Anfang April hatte noch großer Optimismus bei den bayerischen Obstbauern geherrscht. "Wenn es so weitergeht, können wir uns auf schöne Äpfel freuen", sagte der Geschäftsführer des Bayerischen Erwerbsobstbau-Verbandes, Theo Däxl, als die ersten Obstbäume blühten. Zwar habe vor nicht allzu langer Zeit die Blüte in der Regel erst um den 1. Mai herum eingesetzt, aber das seien eben die Auswirkungen des Klimawandels, ergänzte Martin Nüberlin, der Vorsitzende der Erzeugergemeinschaft Lindauer Obstbauern. Seit ein paar Tagen klingen die Herren der Apfel-, Birn- und Zwetschgenbäume erheblich unentspannter. "Am Wochenende gab es noch keine großen Probleme", sagt Nüberlin, "aber vor dem Donnerstag haben wir die Hosen voll."

Grund für seine "Nervosität": Am Donnerstag wird der nächste Kälteeinbruch erwartet, er könnte noch kräftiger ausfallen als jener vom Sonntag. Das könnte die Ernte vieler Obstbauern schlimmstenfalls zerstören. "Viele Apfelbäume stehen zurzeit mitten in der Blüte", sagt Martin Nüberlin, "sie sind jetzt am empfindlichsten." Bei Minusgraden könnten die Blüten Schaden nehmen. Für einige Betriebe wäre der Ernteausfall ein herber Schlag, sagt Nüberlin. Denn seit zwei Jahren litten die Obstbauern ohnehin unter dem eingeführten Mindestlohn. Landwirte müssen ihren Mitarbeitern derzeit noch acht Euro pro Stunde bezahlen. "Das trifft vor allem die Anbauer von Spargel, Erdbeeren und Äpfeln hart", sagt Nüberlin. Denn diese drei Fruchtarten könne man nicht automatisiert ernten, sondern müsse sie per Hand pflücken oder stechen. "Wir zahlen unseren Leuten ja gerne acht Euro", sagt Nüberlin, "aber wenn ein slowenischer Obstbauer seinen Helfern nur 2,30 Euro zahlt und die Äpfel bei uns am Großmarkt verkauft, dann haben unsere Äpfel keine Chance mehr." Zusätzlich zum Mindestlohn komme noch der Einfuhrstopp von EU-Früchten nach Russland. Seitdem dieser verhängt wurde, rollen vor allem polnische Äpfel auf den deutschen Markt. "Zu Niedrigstpreisen", sagt Nüberlin. "Die letzten zwei Jahre waren schon unterirdisch schlecht." Wenn jetzt noch ein Ernteausfall dazu käme? "Das mag ich mir gar nicht vorstellen", sagt der 63-jährige Lindauer.

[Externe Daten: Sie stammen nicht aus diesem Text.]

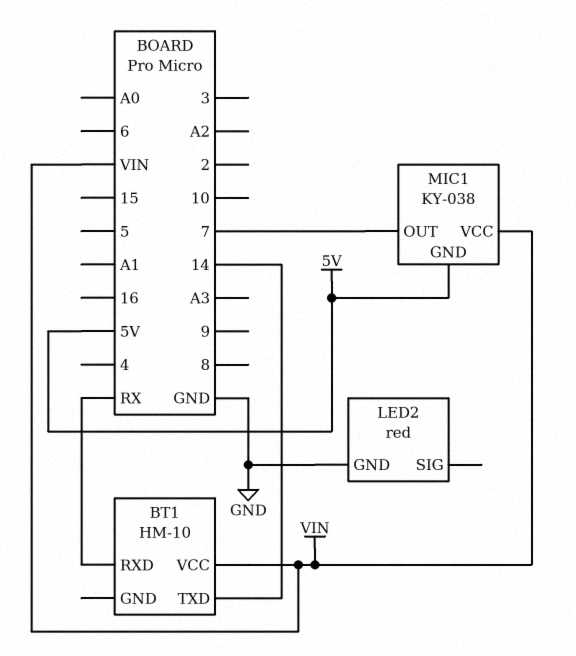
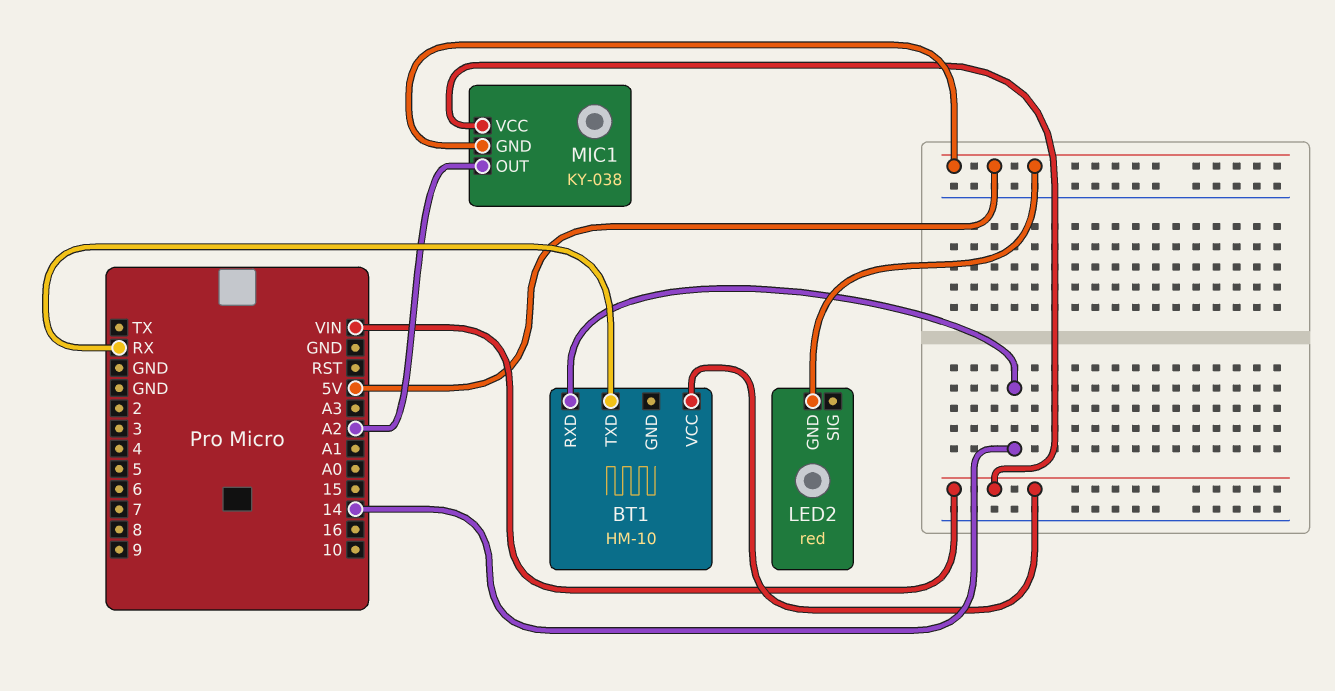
BT1 pin RXD: RX -> 14
BT1 pin TXD: 14 -> RX
LED2 pin GND: GND -> 5V
MIC1 pin OUT: 7 -> A2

Allerdings hat die Kälte auch ihre positive Seite, wie Nüberlin einräumt. "Mit dem Feuerbrand müssen wir uns heuer gar nicht beschäftigen." Diese bakterielle Pflanzenkrankheit breitet sich bei hohen Temperaturen aus und zwang in vergangenen Jahren manchen Bauern dazu, ganze Anlagen zu roden. Diese Gefahr droht heuer immerhin nicht.

Die Region am Bodensee gilt als zweitgrößtes Obstanbaugebiet Deutschlands. Es profitiert von der Nähe zum Bodensee, der bei kaltem Wetter als Wärmespeicher dient und für mildere Temperaturen sorgt. "Wettertechnisch waren wir in den letzten Jahren verwöhnt", berichtet Martin Nüberlin. Weil es wärmer war als zuvor, bauten manche Landwirte ihr Obst auch in Lagen an, die sie zuvor als "Frostlöcher" gemieden hatten. "Vielleicht müssen wir heuer lernen", sagt Nüberlin, "dass doch nicht jede Fläche für Obstanbau geeignet ist."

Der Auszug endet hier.